Für die Auflösung steuerfreier Rückstellungen werden die Unternehmen noch zehn Jahre Zeit haben (siehe Kasten). Stark eingeschränkt werden aber die sogenannten Steuersparmodelle, bei denen sich Unternehmer wie Privatleute an Projekten beteiligen, die in der Anfangsphase Verluste machen, und diese dann mit positiven Einkünften verrechnen. Obwohl nur solche Modelle gestrichen werden sollen, die von vornherein auf Verlust angelegt sind, läuft die Immobilienbranche nun ebenso Sturm wie die Stromkonzerne und die Versicherungsgesellschaften gegen die Neuregelung der Rückstellungen.
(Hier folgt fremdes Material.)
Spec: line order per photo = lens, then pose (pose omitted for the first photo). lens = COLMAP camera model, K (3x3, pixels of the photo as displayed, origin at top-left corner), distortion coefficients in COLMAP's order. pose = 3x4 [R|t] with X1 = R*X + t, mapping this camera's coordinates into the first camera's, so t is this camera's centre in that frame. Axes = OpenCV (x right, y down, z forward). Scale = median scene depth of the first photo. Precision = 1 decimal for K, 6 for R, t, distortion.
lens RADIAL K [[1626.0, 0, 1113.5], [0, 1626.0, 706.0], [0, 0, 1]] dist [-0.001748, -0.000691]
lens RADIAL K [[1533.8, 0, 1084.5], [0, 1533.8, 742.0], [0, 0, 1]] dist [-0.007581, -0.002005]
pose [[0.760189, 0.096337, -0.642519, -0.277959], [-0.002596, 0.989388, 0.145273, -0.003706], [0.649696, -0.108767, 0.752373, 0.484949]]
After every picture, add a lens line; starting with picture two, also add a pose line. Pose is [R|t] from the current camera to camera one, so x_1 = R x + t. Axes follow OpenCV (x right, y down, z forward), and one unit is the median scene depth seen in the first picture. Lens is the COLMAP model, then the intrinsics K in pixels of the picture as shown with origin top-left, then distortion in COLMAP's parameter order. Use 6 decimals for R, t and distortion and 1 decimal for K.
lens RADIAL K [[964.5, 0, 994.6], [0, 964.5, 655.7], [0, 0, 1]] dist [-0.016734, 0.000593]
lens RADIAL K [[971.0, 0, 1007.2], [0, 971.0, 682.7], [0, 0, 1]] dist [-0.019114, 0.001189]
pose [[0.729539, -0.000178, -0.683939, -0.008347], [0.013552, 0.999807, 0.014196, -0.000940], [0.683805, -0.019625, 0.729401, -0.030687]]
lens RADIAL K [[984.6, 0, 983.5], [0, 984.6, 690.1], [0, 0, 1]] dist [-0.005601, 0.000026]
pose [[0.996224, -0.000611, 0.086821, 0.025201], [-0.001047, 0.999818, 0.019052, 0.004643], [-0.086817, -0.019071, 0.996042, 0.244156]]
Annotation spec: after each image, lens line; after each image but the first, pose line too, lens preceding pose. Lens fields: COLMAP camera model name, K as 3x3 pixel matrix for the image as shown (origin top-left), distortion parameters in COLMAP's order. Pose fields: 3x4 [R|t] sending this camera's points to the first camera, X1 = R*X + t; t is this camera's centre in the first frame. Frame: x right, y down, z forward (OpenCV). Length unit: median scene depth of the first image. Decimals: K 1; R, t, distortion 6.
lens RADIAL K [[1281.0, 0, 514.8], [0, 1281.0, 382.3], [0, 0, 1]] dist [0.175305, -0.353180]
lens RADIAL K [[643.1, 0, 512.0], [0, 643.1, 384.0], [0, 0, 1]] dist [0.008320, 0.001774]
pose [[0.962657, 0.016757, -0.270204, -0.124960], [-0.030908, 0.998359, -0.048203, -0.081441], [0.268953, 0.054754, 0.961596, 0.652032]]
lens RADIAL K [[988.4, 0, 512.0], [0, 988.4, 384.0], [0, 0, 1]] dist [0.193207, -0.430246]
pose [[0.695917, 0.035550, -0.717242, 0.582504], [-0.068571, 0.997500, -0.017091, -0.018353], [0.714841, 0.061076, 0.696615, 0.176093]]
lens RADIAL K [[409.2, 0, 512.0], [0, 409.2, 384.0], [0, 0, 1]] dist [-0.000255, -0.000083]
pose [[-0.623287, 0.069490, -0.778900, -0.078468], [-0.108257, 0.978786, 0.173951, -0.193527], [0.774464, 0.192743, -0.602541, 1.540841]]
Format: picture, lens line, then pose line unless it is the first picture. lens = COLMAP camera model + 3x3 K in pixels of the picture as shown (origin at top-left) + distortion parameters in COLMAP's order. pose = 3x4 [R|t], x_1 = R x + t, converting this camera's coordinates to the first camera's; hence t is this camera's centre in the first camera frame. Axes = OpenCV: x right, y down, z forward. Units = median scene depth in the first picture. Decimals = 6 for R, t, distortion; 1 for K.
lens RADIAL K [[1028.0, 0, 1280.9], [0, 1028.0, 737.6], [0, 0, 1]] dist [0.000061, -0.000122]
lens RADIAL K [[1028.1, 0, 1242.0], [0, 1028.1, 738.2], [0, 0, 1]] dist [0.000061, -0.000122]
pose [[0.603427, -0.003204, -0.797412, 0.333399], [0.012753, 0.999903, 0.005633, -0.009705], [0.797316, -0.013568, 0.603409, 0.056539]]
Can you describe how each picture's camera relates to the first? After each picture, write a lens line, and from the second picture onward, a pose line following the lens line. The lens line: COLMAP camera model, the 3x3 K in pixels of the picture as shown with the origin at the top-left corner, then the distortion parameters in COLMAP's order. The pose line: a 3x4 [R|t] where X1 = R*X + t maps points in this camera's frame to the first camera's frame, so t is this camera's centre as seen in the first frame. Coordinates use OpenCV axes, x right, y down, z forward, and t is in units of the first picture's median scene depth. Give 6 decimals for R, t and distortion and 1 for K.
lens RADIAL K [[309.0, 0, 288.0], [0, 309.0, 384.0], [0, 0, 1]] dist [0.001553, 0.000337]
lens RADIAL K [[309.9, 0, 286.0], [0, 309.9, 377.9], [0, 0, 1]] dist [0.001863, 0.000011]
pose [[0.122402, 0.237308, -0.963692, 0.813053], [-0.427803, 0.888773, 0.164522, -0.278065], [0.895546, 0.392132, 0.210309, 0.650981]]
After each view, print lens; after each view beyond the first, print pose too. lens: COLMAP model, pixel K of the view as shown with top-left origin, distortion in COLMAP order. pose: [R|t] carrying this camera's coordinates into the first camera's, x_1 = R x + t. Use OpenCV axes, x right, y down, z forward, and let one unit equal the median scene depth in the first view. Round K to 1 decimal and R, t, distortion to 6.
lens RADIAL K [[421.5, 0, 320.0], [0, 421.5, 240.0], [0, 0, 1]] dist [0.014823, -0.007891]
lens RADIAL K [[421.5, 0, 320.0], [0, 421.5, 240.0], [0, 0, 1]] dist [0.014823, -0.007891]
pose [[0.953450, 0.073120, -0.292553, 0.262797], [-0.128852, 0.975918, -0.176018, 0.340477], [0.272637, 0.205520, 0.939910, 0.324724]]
Wirtschaftsbosse drohen, ins Ausland abzuwandern. Der Präsident des Bundesverbandes mittelständische Wirtschaft, Mario Ohoeven, befürchtet ein Minus von 500.000 Stellen.

Klaus Schäfer, Ökonom beim Wirtschafts- und sozialwissenschaftlichen Institut glaubt dagegen, daß die Unternehmen „sehr gut weggekommen“ sind. „Die Regierung hat sich von konjunkturellen Motiven leiten lassen“, sagte er der taz. „Sonst hätte sie bei den niedrigen Einkommen viel stärker entlastet und die Unternehmen mehr zur Kasse gebeten.“ Auch Dieter Ondracek, Vorsitzender der Deutschen Steuergewerkschaft, glaubt „nicht, daß auch nur ein Unternehmen existentiell betroffen ist“. Seine Kritik an der Steuerreform, die er als „insgesamt ausreichend, unter dem Verteilungsgesichtspunkt sogar befriedigend“ beurteilt: „Einfacher wird die Steuer nicht.“ Was immerhin auch einen positiven Aspekt hat: Um mit den Neuerungen fertig zu werden, müßten die Finanzämter mehr Leute einstellen.